- [ИЗБРАННЫЙ ОТРЫВОК]:
▬▬▬▬▬▬▬▬▬▬
Марш-агент — это разновидность разведывательной работы. Самая примитивная, но зато и самая распространенная во всех войнах. Надо пробраться на территорию, занятую врагом, слушать, считать, запоминать и потом, перейдя фронт, доложить в разведотдел. Там суммируют все донесения агентов и дадут в оперативное управление предположения о намерениях противника. Каждое донесение в отдельности походило на дождевую каплю: упала одна — ничего нельзя сказать о предстоящей погоде, а если много «капель упадет на карту» да все они сойдутся с данными пехотной, авиационной, резидентской разведок, — прогноз будет более или менее точный…

Я все-таки разыскал Раю в базарной сутолоке, она работала в одном из ларьков, очень удивилась расспросам об участии в войне:

— Про войну ничего не могу рассказать, а про плен… лучше не вспоминать.

Я показал ей справку из военных архивов — список марш-агентов, направленных в тыл врага разведотделом одной из армий Калининского фронта. Там значилась и ее фамилия.
▬▬▬▬▬▬▬▬▬▬
[Извлечённый текст страниц]
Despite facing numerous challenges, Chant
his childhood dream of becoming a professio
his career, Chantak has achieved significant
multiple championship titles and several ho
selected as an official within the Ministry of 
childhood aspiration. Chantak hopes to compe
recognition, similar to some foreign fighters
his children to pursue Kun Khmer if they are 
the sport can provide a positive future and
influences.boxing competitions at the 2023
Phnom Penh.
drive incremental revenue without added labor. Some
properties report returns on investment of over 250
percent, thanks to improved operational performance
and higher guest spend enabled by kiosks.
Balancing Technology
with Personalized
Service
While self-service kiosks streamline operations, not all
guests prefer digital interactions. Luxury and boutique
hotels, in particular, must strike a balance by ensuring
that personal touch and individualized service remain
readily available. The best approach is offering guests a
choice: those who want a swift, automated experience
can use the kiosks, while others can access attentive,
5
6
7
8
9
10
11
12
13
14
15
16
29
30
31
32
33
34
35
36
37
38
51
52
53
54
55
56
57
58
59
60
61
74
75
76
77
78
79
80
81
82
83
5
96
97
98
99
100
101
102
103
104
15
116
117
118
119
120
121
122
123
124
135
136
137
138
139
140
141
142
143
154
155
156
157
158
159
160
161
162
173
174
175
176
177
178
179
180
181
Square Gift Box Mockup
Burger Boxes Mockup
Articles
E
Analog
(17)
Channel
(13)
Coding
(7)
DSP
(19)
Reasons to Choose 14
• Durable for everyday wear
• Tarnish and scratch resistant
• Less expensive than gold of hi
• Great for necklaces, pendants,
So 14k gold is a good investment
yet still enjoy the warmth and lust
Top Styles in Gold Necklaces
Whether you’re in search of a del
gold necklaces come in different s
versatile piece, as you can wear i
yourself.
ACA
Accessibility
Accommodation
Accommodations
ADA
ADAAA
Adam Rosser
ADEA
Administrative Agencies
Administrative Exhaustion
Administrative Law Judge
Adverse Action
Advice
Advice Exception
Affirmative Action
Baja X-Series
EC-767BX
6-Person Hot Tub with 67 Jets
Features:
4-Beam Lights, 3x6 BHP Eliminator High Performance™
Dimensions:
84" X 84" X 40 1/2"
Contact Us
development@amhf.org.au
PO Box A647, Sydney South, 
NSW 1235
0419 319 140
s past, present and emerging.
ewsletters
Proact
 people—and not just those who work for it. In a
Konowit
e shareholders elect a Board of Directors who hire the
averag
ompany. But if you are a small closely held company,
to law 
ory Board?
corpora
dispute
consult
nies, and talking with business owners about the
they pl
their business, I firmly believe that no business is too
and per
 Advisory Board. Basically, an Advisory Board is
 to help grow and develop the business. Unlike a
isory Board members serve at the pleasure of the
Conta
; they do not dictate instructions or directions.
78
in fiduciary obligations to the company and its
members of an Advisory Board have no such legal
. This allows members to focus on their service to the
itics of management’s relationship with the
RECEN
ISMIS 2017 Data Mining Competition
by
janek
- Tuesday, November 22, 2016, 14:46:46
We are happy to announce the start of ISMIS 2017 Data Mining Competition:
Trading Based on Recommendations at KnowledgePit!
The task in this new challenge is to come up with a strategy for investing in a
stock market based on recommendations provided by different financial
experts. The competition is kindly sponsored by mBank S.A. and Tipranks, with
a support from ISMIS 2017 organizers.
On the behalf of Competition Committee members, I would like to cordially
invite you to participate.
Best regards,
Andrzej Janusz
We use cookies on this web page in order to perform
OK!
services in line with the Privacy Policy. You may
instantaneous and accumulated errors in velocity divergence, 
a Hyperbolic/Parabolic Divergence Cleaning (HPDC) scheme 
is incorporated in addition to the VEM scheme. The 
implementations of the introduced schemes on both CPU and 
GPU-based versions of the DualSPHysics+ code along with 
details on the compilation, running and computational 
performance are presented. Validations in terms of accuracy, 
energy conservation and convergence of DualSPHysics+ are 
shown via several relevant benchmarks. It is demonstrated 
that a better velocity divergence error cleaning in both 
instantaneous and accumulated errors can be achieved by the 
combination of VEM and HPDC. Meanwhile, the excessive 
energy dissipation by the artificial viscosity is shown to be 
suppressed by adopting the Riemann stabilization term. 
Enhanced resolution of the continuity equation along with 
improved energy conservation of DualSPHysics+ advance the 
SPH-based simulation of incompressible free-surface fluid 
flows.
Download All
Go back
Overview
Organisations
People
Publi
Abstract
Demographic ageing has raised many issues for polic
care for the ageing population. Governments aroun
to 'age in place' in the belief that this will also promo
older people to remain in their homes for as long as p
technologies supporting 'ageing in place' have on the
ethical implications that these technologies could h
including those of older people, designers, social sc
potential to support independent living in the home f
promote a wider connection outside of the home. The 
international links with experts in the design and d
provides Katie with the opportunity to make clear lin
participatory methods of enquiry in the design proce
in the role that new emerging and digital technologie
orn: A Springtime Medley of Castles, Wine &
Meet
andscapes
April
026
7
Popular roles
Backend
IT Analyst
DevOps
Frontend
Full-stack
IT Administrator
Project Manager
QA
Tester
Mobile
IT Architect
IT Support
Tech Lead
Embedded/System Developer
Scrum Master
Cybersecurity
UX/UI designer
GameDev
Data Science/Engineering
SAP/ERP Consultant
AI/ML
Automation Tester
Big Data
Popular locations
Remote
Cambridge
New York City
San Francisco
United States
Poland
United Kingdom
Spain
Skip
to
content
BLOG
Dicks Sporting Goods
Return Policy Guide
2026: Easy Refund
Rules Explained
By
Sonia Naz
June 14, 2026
▬▬▬▬▬▬▬▬▬▬
- [НЕОБХОДИМЫЕ ДЕЙСТВИЯ]:
A – Запишите без изменений часть отрывка о марш-агентах от слов «Марш-агент — это» до слов «лучше не вспоминать.».
B – Соберите из записей все строки, содержащие слово «velocity», с учетом регистра букв.

- [ОТВЕТЫ К ЗАДАНИЯМ]:
A –
Марш-агент — это разновидность разведывательной работы. Самая примитивная, но зато и самая распространенная во всех войнах. Надо пробраться на территорию, занятую врагом, слушать, считать, запоминать и потом, перейдя фронт, доложить в разведотдел. Там суммируют все донесения агентов и дадут в оперативное управление предположения о намерениях противника. Каждое донесение в отдельности походило на дождевую каплю: упала одна — ничего нельзя сказать о предстоящей погоде, а если много «капель упадет на карту» да все они сойдутся с данными пехотной, авиационной, резидентской разведок, — прогноз будет более или менее точный…

Я все-таки разыскал Раю в базарной сутолоке, она работала в одном из ларьков, очень удивилась расспросам об участии в войне:

— Про войну ничего не могу рассказать, а про плен… лучше не вспоминать.

B –
instantaneous and accumulated errors in velocity divergence, 
that a better velocity divergence error cleaning in both 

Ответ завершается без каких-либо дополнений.